"Isu yang muncul sebenarnya klasik dan tidak luar biasa. Intinya adalah bahwa negara, atau pemerintah, akan mempolisikan siapapun yang menghina presiden dan para pejabat pemerintah," kata SBY.
SBY beralasan itu klasik dan tak luar biasa karena kerap terjadi di sebuah negara--bahkan menganut sistem demokrasi--yang tengah berada dalam masa transisi, konsolidasi, atau memilki pranata hukum warisan kolonial.
"Yang menjadi luar biasa adalah kalau hukum-menghukum ini sungguh terjadi ketika kita tengah menghadapi ancaman korona yang serius saat ini," kata dia.
SBY memahami bahwa pemerintah saat ini sebenarnya juga mengalami tekanan psikologis. Ia menilai, pemerintah mungkin takut jika upaya mereka dalam menangani virus corona gagal dan tak mampu menyelamatkan rakyat. Ia juga berpandangan kemungkinan juga pemerintah takut kebijakannya disalahkan rakyat.
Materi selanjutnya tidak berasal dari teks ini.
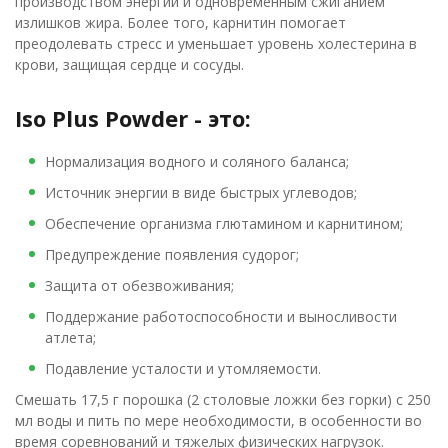
производством энергии и одновременным сжиганием
излишков жира. Более того, карнитин помогает
преодолевать стресс и уменьшает уровень холестерина в
крови, защищая сердце и сосуды.
Iso Plus Powder - это:
Нормализация водного и соляного баланса;
Источник энергии в виде быстрых углеводов;
Обеспечение организма глютамином и карнитином;
Предупреждение появления судорог;
Защита от обезвоживания;
Поддержание работоспособности и выносливости
атлета;
Подавление усталости и утомляемости.
Смешать 17,5 г порошка (2 столовые ложки без горки) с 250
мл воды и пить по мере необходимости, в особенности во
время соревнований и тяжелых физических нагрузок.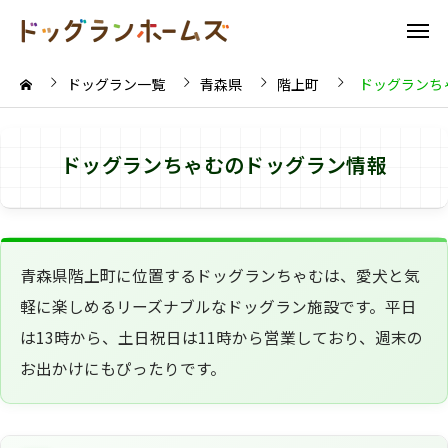
ドッグラン一覧
青森県
階上町
ドッグランち
ドッグランちゃむのドッグラン情報
青森県階上町に位置するドッグランちゃむは、愛犬と気
軽に楽しめるリーズナブルなドッグラン施設です。平日
は13時から、土日祝日は11時から営業しており、週末の
お出かけにもぴったりです。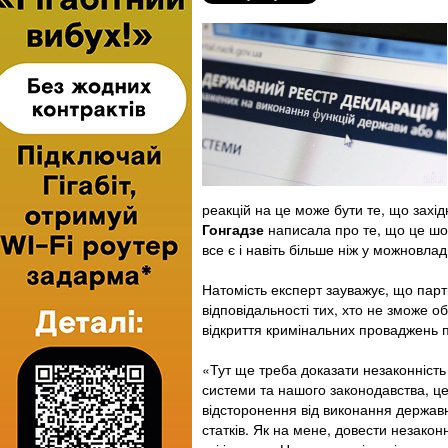
реакцій на це може бути те, що захід
Гонгадзе
написала про те, що це шок
все є і навіть більше ніж у можновладц
Натомість експерт зауважує, що парт
відповідальності тих, хто не зможе о
відкриття кримінальних проваджень пр
«Тут ще треба доказати незаконність
системи та нашого законодавства, ц
відсторонення від виконання держав
статків. Як на мене, довести незакон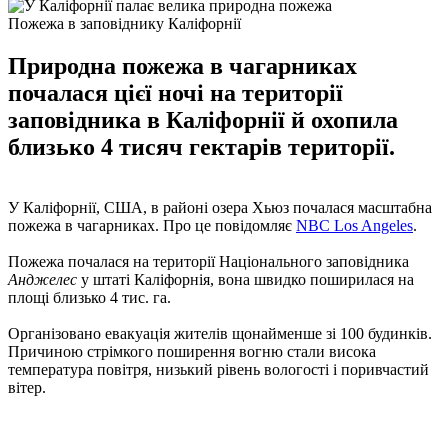
Пожежа в заповіднику Каліфорнії
Природна пожежа в чагарниках
почалася цієї ночі на території
заповідника в Каліфорнії й охопила
близько 4 тисяч гектарів території.
У Каліфорнії, США, в районі озера Хьюз почалася масштабна
пожежа в чагарниках. Про це повідомляє
NBC Los Angeles
.
Пожежа почалася на території Національного заповідника
Анджелес
у штаті Каліфорнія, вона швидко поширилася на
площі близько 4 тис. га.
Організовано евакуація жителів щонайменше зі 100 будинків.
Причиною стрімкого поширення вогню стали висока
температура повітря, низький рівень вологості і поривчастий
вітер.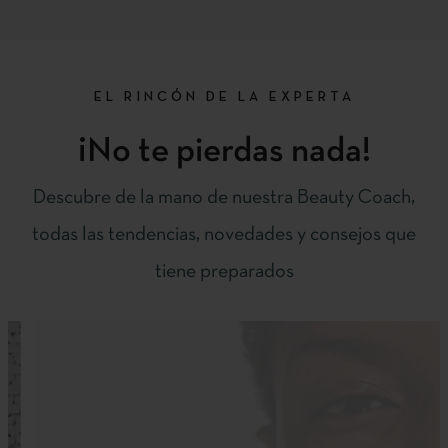
EL RINCÓN DE LA EXPERTA
¡No te pierdas nada!
Descubre de la mano de nuestra Beauty Coach,
todas las tendencias, novedades y consejos que
tiene preparados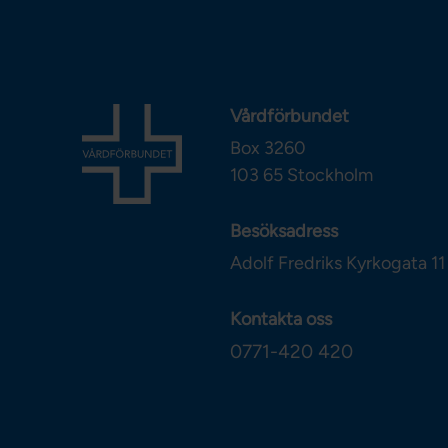
Vårdförbundet
Box 3260
103 65
Stockholm
Besöksadress
Adolf Fredriks Kyrkogata 11
Kontakta oss
0771-420 420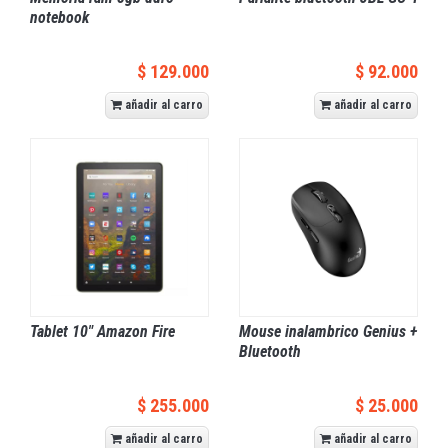
notebook
$ 129.000
$ 92.000
añadir al carro
añadir al carro
Tablet 10" Amazon Fire
Mouse inalambrico Genius +
Bluetooth
$ 255.000
$ 25.000
añadir al carro
añadir al carro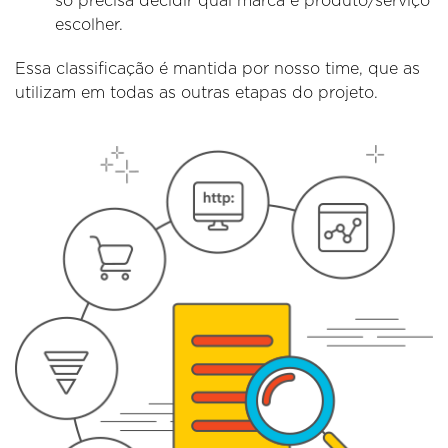
só precisa decidir qual marca e produto/serviço
escolher.
Essa classificação é mantida por nosso time, que as
utilizam em todas as outras etapas do projeto.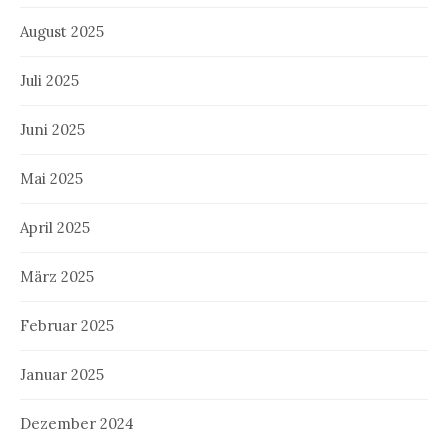
August 2025
Juli 2025
Juni 2025
Mai 2025
April 2025
März 2025
Februar 2025
Januar 2025
Dezember 2024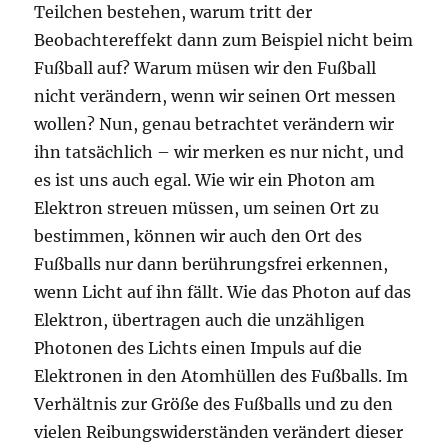
Teilchen bestehen, warum tritt der
Beobachtereffekt dann zum Beispiel nicht beim
Fußball auf? Warum müsen wir den Fußball
nicht verändern, wenn wir seinen Ort messen
wollen? Nun, genau betrachtet verändern wir
ihn tatsächlich – wir merken es nur nicht, und
es ist uns auch egal. Wie wir ein Photon am
Elektron streuen müssen, um seinen Ort zu
bestimmen, können wir auch den Ort des
Fußballs nur dann berührungsfrei erkennen,
wenn Licht auf ihn fällt. Wie das Photon auf das
Elektron, übertragen auch die unzähligen
Photonen des Lichts einen Impuls auf die
Elektronen in den Atomhüllen des Fußballs. Im
Verhältnis zur Größe des Fußballs und zu den
vielen Reibungswiderständen verändert dieser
"Tanpa disadari, sebagian penguasa dan pejabat pemerintah menjadi sensitif. Menjadi kurang sabar dan tak tahan pula menghadapi kritik, apalagi hinaan dan cercaan," ujar SBY.
"Situasi seperti inilah yang bisa memunculkan 'benturan' antara elemen masyarakat dengan pihak pemerintah. Apalagi kalau sebelumnya sudah ada benih-benih ketidakcocokan dan ketidaksukaan," imbuh pensiunan jenderal TNI tersebut.
Namun, di sisi lain, SBY berharap agar masyarakat tak selalu menunjukkan sikap apriori terhadap apa yang telah dilakukan pemerintah. Masyarakat juga diminta untuk tidak terlalu cepat menuduh pemerintah sebagai tidak serius, bahkan tidak berbuat apa-apa dalam menangani corona.
"Dengan segala keterbatasan yang dimiliki, termasuk keterbatasan keuangan negara, pemerintah telah berupaya untuk menanggulangi wabah korona ini," tulis mantan Ketua Umum Partai Demokrat itu.